VS en Iran gaan praten, met de wapens in de aanslag

Tussen alle mondiale opwinding over de invoerheffingen door had president Trump maandag nog een verrassende mededeling: komende zaterdag zullen de Verenigde Staten en Iran met elkaar onderhandelen „op zeer hoog niveau”, zei hij. Als dit onverhoopt niet tot een akkoord leidt over de inperking van Irans nucleaire programma, zo voegde Trump er aan toe, is Iran „in groot gevaar” . Een toespeling van de president op zware Amerikaanse bombardementen op Iran, waarmee hij eerder al had gedreigd. Washington heeft ook al versterkingen naar het Midden-Oosten gestuurd.

De Iraanse minister van Buitenlandse Zaken Abbas Araghchi bevestigde de ontmoeting . Die zal in Oman plaatsvinden, dat al vaker heeft bemiddeld tussen Iran en de VS. Araghchi zelf, die veel ervaring heeft met het nucleaire dossier, leidt de Iraanse delegatie. Trump stuurt zijn Midden-Oosten-gezant Steve Witkoff. Niet helder is of de twee zijden elkaar direct of indirect spreken. Dat laatste was bij zulke contacten de laatste jaren gebruikelijk. Bemiddelaars traden dan op als boodschappers over en weer.
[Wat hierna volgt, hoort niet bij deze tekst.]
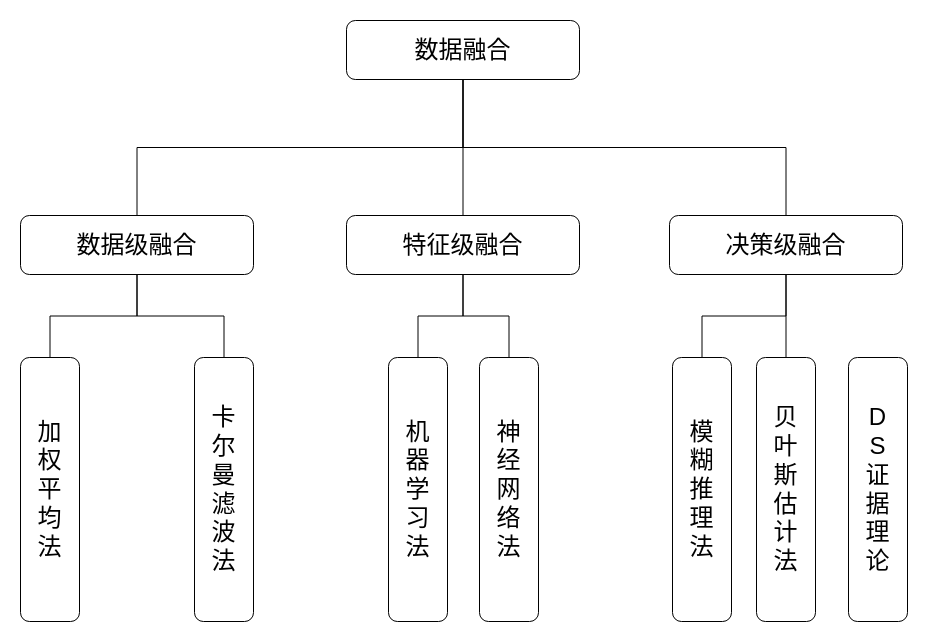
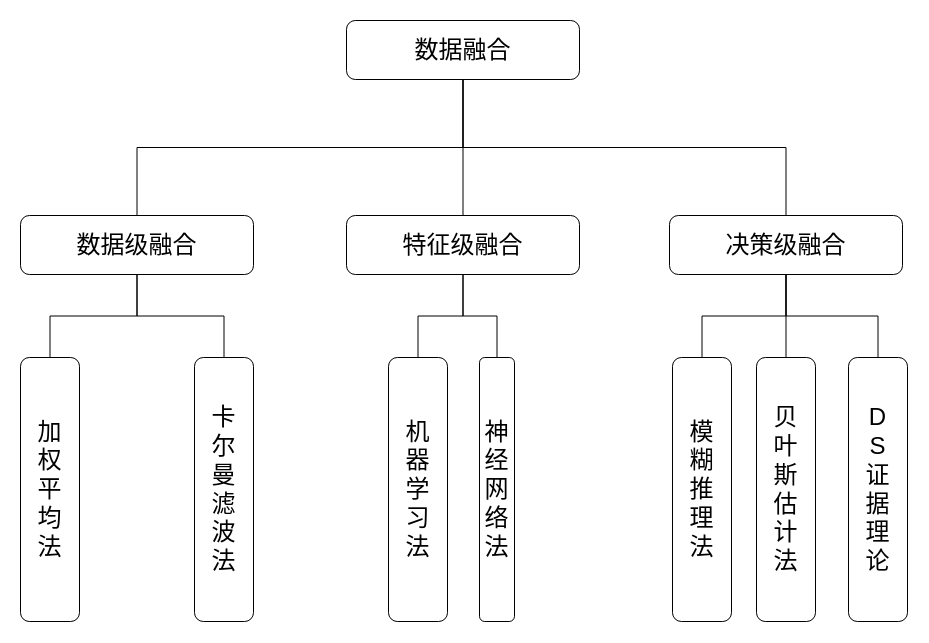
  <mxCell id="0" />
  <mxCell id="1" parent="0" />
  <mxCell id="2" style="edgeStyle=orthogonalEdgeStyle;rounded=0;orthogonalLoop=1;jettySize=auto;html=1;exitX=0.5;exitY=1;exitDx=0;exitDy=0;entryX=0.5;entryY=0;entryDx=0;entryDy=0;endArrow=none;endFill=0;" edge="1" parent="1" source="5" target="8"><mxGeometry relative="1" as="geometry" /></mxCell>
  <mxCell id="3" style="edgeStyle=orthogonalEdgeStyle;rounded=0;orthogonalLoop=1;jettySize=auto;html=1;exitX=0.5;exitY=1;exitDx=0;exitDy=0;endArrow=none;endFill=0;entryX=0.5;entryY=0;entryDx=0;entryDy=0;" edge="1" parent="1" source="5" target="11"><mxGeometry relative="1" as="geometry"><mxPoint x="462" y="159" as="targetPoint" /></mxGeometry></mxCell>
  <mxCell id="4" style="edgeStyle=orthogonalEdgeStyle;rounded=0;orthogonalLoop=1;jettySize=auto;html=1;exitX=0.5;exitY=1;exitDx=0;exitDy=0;endArrow=none;endFill=0;" edge="1" parent="1" source="5" target="15"><mxGeometry relative="1" as="geometry" /></mxCell>
  <mxCell id="5" value="&lt;font style=&quot;font-size: 24px;&quot;&gt;数据融合&lt;/font&gt;" style="rounded=1;whiteSpace=wrap;html=1;" vertex="1" parent="1"><mxGeometry x="346" y="20" width="233" height="59" as="geometry" /></mxCell>
  <mxCell id="6" style="edgeStyle=orthogonalEdgeStyle;rounded=0;orthogonalLoop=1;jettySize=auto;html=1;exitX=0.5;exitY=1;exitDx=0;exitDy=0;entryX=0.5;entryY=0;entryDx=0;entryDy=0;endArrow=none;endFill=0;" edge="1" parent="1" source="8" target="16"><mxGeometry relative="1" as="geometry" /></mxCell>
  <mxCell id="7" style="edgeStyle=orthogonalEdgeStyle;rounded=0;orthogonalLoop=1;jettySize=auto;html=1;exitX=0.5;exitY=1;exitDx=0;exitDy=0;endArrow=none;endFill=0;" edge="1" parent="1" source="8" target="17"><mxGeometry relative="1" as="geometry" /></mxCell>
  <mxCell id="8" value="&lt;font style=&quot;font-size: 24px;&quot;&gt;数据级融合&lt;/font&gt;" style="rounded=1;whiteSpace=wrap;html=1;" vertex="1" parent="1"><mxGeometry x="20" y="215" width="233" height="59" as="geometry" /></mxCell>
  <mxCell id="9" style="edgeStyle=orthogonalEdgeStyle;rounded=0;orthogonalLoop=1;jettySize=auto;html=1;exitX=0.5;exitY=1;exitDx=0;exitDy=0;endArrow=none;endFill=0;" edge="1" parent="1" source="11" target="21"><mxGeometry relative="1" as="geometry" /></mxCell>
  <mxCell id="10" style="edgeStyle=orthogonalEdgeStyle;rounded=0;orthogonalLoop=1;jettySize=auto;html=1;exitX=0.5;exitY=1;exitDx=0;exitDy=0;endArrow=none;endFill=0;" edge="1" parent="1" source="11" target="22"><mxGeometry relative="1" as="geometry" /></mxCell>
  <mxCell id="11" value="&lt;font style=&quot;font-size: 24px;&quot;&gt;特征级融合&lt;/font&gt;" style="rounded=1;whiteSpace=wrap;html=1;" vertex="1" parent="1"><mxGeometry x="346" y="215" width="233" height="59" as="geometry" /></mxCell>
  <mxCell id="12" style="edgeStyle=orthogonalEdgeStyle;rounded=0;orthogonalLoop=1;jettySize=auto;html=1;exitX=0.5;exitY=1;exitDx=0;exitDy=0;entryX=0.5;entryY=0;entryDx=0;entryDy=0;endArrow=none;endFill=0;" edge="1" parent="1" source="15" target="18"><mxGeometry relative="1" as="geometry" /></mxCell>
  <mxCell id="13" style="edgeStyle=orthogonalEdgeStyle;rounded=0;orthogonalLoop=1;jettySize=auto;html=1;exitX=0.5;exitY=1;exitDx=0;exitDy=0;endArrow=none;endFill=0;" edge="1" parent="1" source="15" target="19"><mxGeometry relative="1" as="geometry" /></mxCell>
+ <mxCell id="14" style="edgeStyle=orthogonalEdgeStyle;rounded=0;orthogonalLoop=1;jettySize=auto;html=1;exitX=0.5;exitY=1;exitDx=0;exitDy=0;endArrow=none;endFill=0;" edge="1" parent="1" source="15" target="20"><mxGeometry relative="1" as="geometry" /></mxCell>
  <mxCell id="15" value="&lt;font style=&quot;font-size: 24px;&quot;&gt;决策级融合&lt;/font&gt;" style="rounded=1;whiteSpace=wrap;html=1;" vertex="1" parent="1"><mxGeometry x="669" y="215" width="233" height="59" as="geometry" /></mxCell>
  <mxCell id="16" value="&lt;font style=&quot;font-size: 24px;&quot;&gt;加&lt;br&gt;权&lt;br&gt;平&lt;br&gt;均&lt;br&gt;法&lt;/font&gt;" style="rounded=1;whiteSpace=wrap;html=1;" vertex="1" parent="1"><mxGeometry x="20" y="357" width="59" height="264" as="geometry" /></mxCell>
  <mxCell id="17" value="&lt;span style=&quot;font-size: 24px;&quot;&gt;卡&lt;br&gt;尔&lt;br&gt;曼&lt;br&gt;滤&lt;br&gt;波&lt;br&gt;法&lt;/span&gt;" style="rounded=1;whiteSpace=wrap;html=1;" vertex="1" parent="1"><mxGeometry x="194" y="357" width="59" height="264" as="geometry" /></mxCell>
  <mxCell id="18" value="&lt;span style=&quot;font-size: 24px;&quot;&gt;模&lt;br&gt;糊&lt;br&gt;推&lt;br&gt;理&lt;br&gt;法&lt;/span&gt;" style="rounded=1;whiteSpace=wrap;html=1;" vertex="1" parent="1"><mxGeometry x="672" y="357" width="59" height="264" as="geometry" /></mxCell>
  <mxCell id="19" value="&lt;span style=&quot;font-size: 24px;&quot;&gt;贝&lt;br&gt;叶&lt;br&gt;斯&lt;br&gt;估&lt;br&gt;计&lt;br&gt;法&lt;/span&gt;" style="rounded=1;whiteSpace=wrap;html=1;" vertex="1" parent="1"><mxGeometry x="756" y="357" width="59" height="264" as="geometry" /></mxCell>
  <mxCell id="20" value="&lt;span style=&quot;font-size: 24px;&quot;&gt;D&lt;br&gt;S&lt;br&gt;证&lt;br&gt;据&lt;br&gt;理&lt;br&gt;论&lt;/span&gt;" style="rounded=1;whiteSpace=wrap;html=1;" vertex="1" parent="1"><mxGeometry x="848" y="357" width="59" height="264" as="geometry" /></mxCell>
  <mxCell id="21" value="&lt;span style=&quot;font-size: 24px;&quot;&gt;机&lt;br&gt;器&lt;br&gt;学&lt;br&gt;习&lt;br&gt;法&lt;/span&gt;" style="rounded=1;whiteSpace=wrap;html=1;" vertex="1" parent="1"><mxGeometry x="388" y="357" width="59" height="264" as="geometry" /></mxCell>
- <mxCell id="22" value="&lt;span style=&quot;font-size: 24px;&quot;&gt;神&lt;br&gt;经&lt;br&gt;网&lt;br&gt;络&lt;br&gt;法&lt;/span&gt;" style="rounded=1;whiteSpace=wrap;html=1;" vertex="1" parent="1"><mxGeometry x="479" y="357" width="59" height="264" as="geometry" /></mxCell>
+ <mxCell id="22" value="&lt;span style=&quot;font-size: 24px;&quot;&gt;神&lt;br&gt;经&lt;br&gt;网&lt;br&gt;络&lt;br&gt;法&lt;/span&gt;" style="rounded=1;whiteSpace=wrap;html=1;" vertex="1" parent="1"><mxGeometry x="479" y="357" width="35" height="264" as="geometry" /></mxCell>
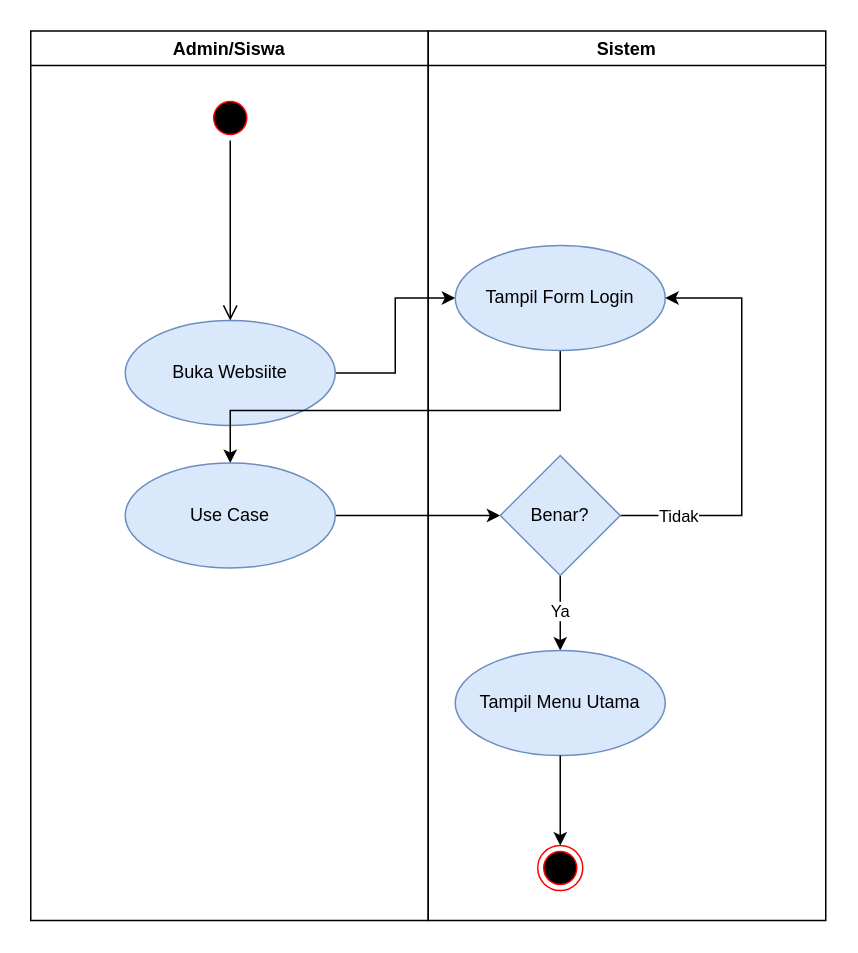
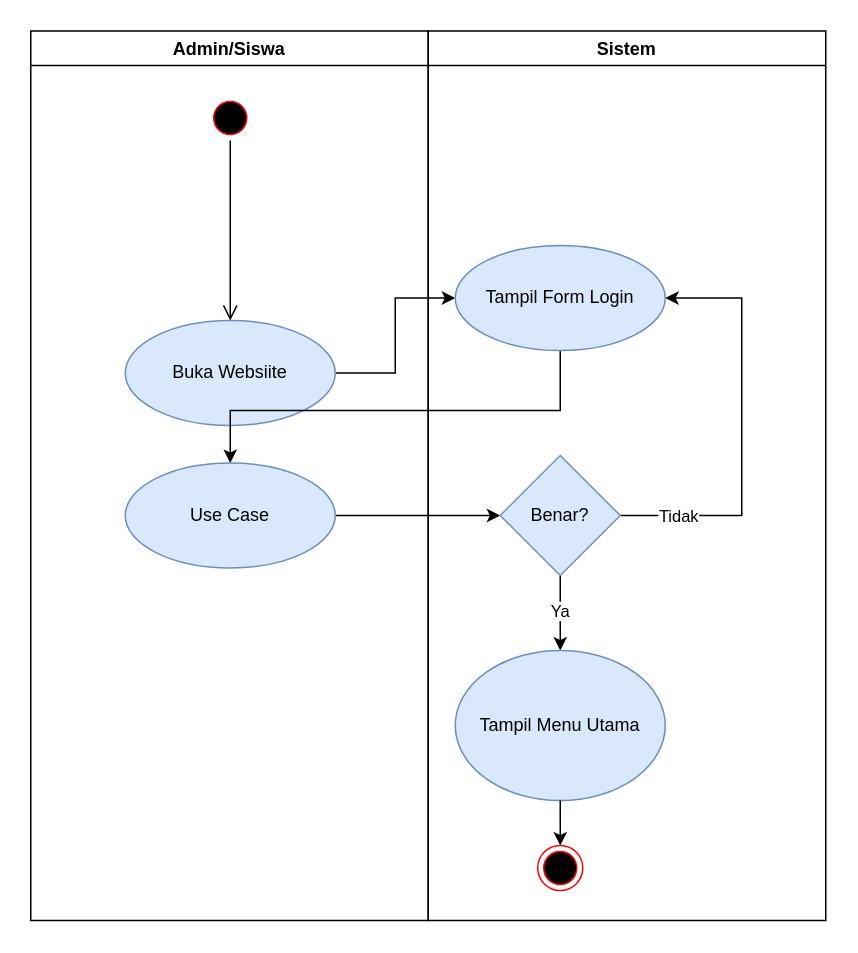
  <mxCell id="0" />
  <mxCell id="1" parent="0" />
  <mxCell id="2" value="" style="edgeStyle=orthogonalEdgeStyle;rounded=0;orthogonalLoop=1;jettySize=auto;html=1;" edge="1" parent="1" source="3" target="5"><mxGeometry relative="1" as="geometry" /></mxCell>
  <mxCell id="3" value="Buka Websiite" style="ellipse;whiteSpace=wrap;html=1;fillColor=#dae8fc;strokeColor=#6c8ebf;" vertex="1" parent="1"><mxGeometry x="83" y="213" width="140" height="70" as="geometry" /></mxCell>
  <mxCell id="4" style="edgeStyle=orthogonalEdgeStyle;rounded=0;orthogonalLoop=1;jettySize=auto;html=1;entryX=0.5;entryY=0;entryDx=0;entryDy=0;" edge="1" parent="1" source="5" target="7"><mxGeometry relative="1" as="geometry"><Array as="points"><mxPoint x="373" y="273" /><mxPoint x="153" y="273" /></Array></mxGeometry></mxCell>
  <mxCell id="5" value="Tampil Form Login" style="ellipse;whiteSpace=wrap;html=1;fillColor=#dae8fc;strokeColor=#6c8ebf;" vertex="1" parent="1"><mxGeometry x="303" y="163" width="140" height="70" as="geometry" /></mxCell>
  <mxCell id="6" value="" style="edgeStyle=orthogonalEdgeStyle;rounded=0;orthogonalLoop=1;jettySize=auto;html=1;" edge="1" parent="1" source="7" target="12"><mxGeometry relative="1" as="geometry" /></mxCell>
  <mxCell id="7" value="Use Case" style="ellipse;whiteSpace=wrap;html=1;fillColor=#dae8fc;strokeColor=#6c8ebf;" vertex="1" parent="1"><mxGeometry x="83" y="308" width="140" height="70" as="geometry" /></mxCell>
  <mxCell id="8" value="" style="edgeStyle=orthogonalEdgeStyle;rounded=0;orthogonalLoop=1;jettySize=auto;html=1;" edge="1" parent="1" source="12" target="17"><mxGeometry relative="1" as="geometry" /></mxCell>
  <mxCell id="9" value="Ya" style="edgeLabel;html=1;align=center;verticalAlign=middle;resizable=0;points=[];" vertex="1" connectable="0" parent="8"><mxGeometry x="-0.1" y="-1" relative="1" as="geometry"><mxPoint as="offset" /></mxGeometry></mxCell>
  <mxCell id="10" style="edgeStyle=orthogonalEdgeStyle;rounded=0;orthogonalLoop=1;jettySize=auto;html=1;entryX=1;entryY=0.5;entryDx=0;entryDy=0;" edge="1" parent="1" source="12" target="5"><mxGeometry relative="1" as="geometry"><mxPoint x="493" y="173" as="targetPoint" /><Array as="points"><mxPoint x="494" y="343" /><mxPoint x="494" y="198" /></Array></mxGeometry></mxCell>
  <mxCell id="11" value="Tidak" style="edgeLabel;html=1;align=center;verticalAlign=middle;resizable=0;points=[];" vertex="1" connectable="0" parent="10"><mxGeometry x="-0.726" y="-3" relative="1" as="geometry"><mxPoint y="-3" as="offset" /></mxGeometry></mxCell>
  <mxCell id="12" value="Benar?" style="rhombus;whiteSpace=wrap;html=1;fillColor=#dae8fc;strokeColor=#6c8ebf;" vertex="1" parent="1"><mxGeometry x="333" y="303" width="80" height="80" as="geometry" /></mxCell>
  <mxCell id="13" value="" style="ellipse;html=1;shape=startState;fillColor=#000000;strokeColor=#ff0000;" vertex="1" parent="1"><mxGeometry x="138" y="63" width="30" height="30" as="geometry" /></mxCell>
  <mxCell id="14" value="" style="edgeStyle=orthogonalEdgeStyle;html=1;verticalAlign=bottom;endArrow=open;endSize=8;strokeColor=#000000;rounded=0;entryX=0.5;entryY=0;entryDx=0;entryDy=0;" edge="1" source="13" parent="1" target="3"><mxGeometry relative="1" as="geometry"><mxPoint x="153" y="153" as="targetPoint" /></mxGeometry></mxCell>
  <mxCell id="15" value="Admin/Siswa" style="swimlane;" vertex="1" parent="1"><mxGeometry x="20" y="20" width="265" height="593" as="geometry" /></mxCell>
  <mxCell id="16" value="Sistem" style="swimlane;" vertex="1" parent="1"><mxGeometry x="285" y="20" width="265" height="593" as="geometry"><mxRectangle x="425" y="140" width="100" height="30" as="alternateBounds" /></mxGeometry></mxCell>
- <mxCell id="17" value="Tampil Menu Utama" style="ellipse;whiteSpace=wrap;html=1;fillColor=#dae8fc;strokeColor=#6c8ebf;" vertex="1" parent="16"><mxGeometry x="18" y="413" width="140" height="70" as="geometry" /></mxCell>
+ <mxCell id="17" value="Tampil Menu Utama" style="ellipse;whiteSpace=wrap;html=1;fillColor=#dae8fc;strokeColor=#6c8ebf;" vertex="1" parent="16"><mxGeometry x="18" y="413" width="140" height="100" as="geometry" /></mxCell>
  <mxCell id="18" value="" style="ellipse;html=1;shape=endState;fillColor=#000000;strokeColor=#ff0000;" vertex="1" parent="16"><mxGeometry x="73" y="543" width="30" height="30" as="geometry" /></mxCell>
  <mxCell id="19" value="" style="edgeStyle=orthogonalEdgeStyle;rounded=0;orthogonalLoop=1;jettySize=auto;html=1;" edge="1" parent="16" source="17" target="18"><mxGeometry relative="1" as="geometry" /></mxCell>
Schaduw over Midden-Oosten

Door deze aankondiging lijkt een brandende internationale kwestie, die al meer dan een decennium een schaduw over het Midden-Oosten werpt, na jaren van stagnatie in een stroomversnelling te raken. Vooral voor Iran, maar ook voor de VS, Israël en andere landen in de regio zoals Saoedi-Arabië en de Verenigde Arabische Emiraten, staat er daarbij veel op het spel.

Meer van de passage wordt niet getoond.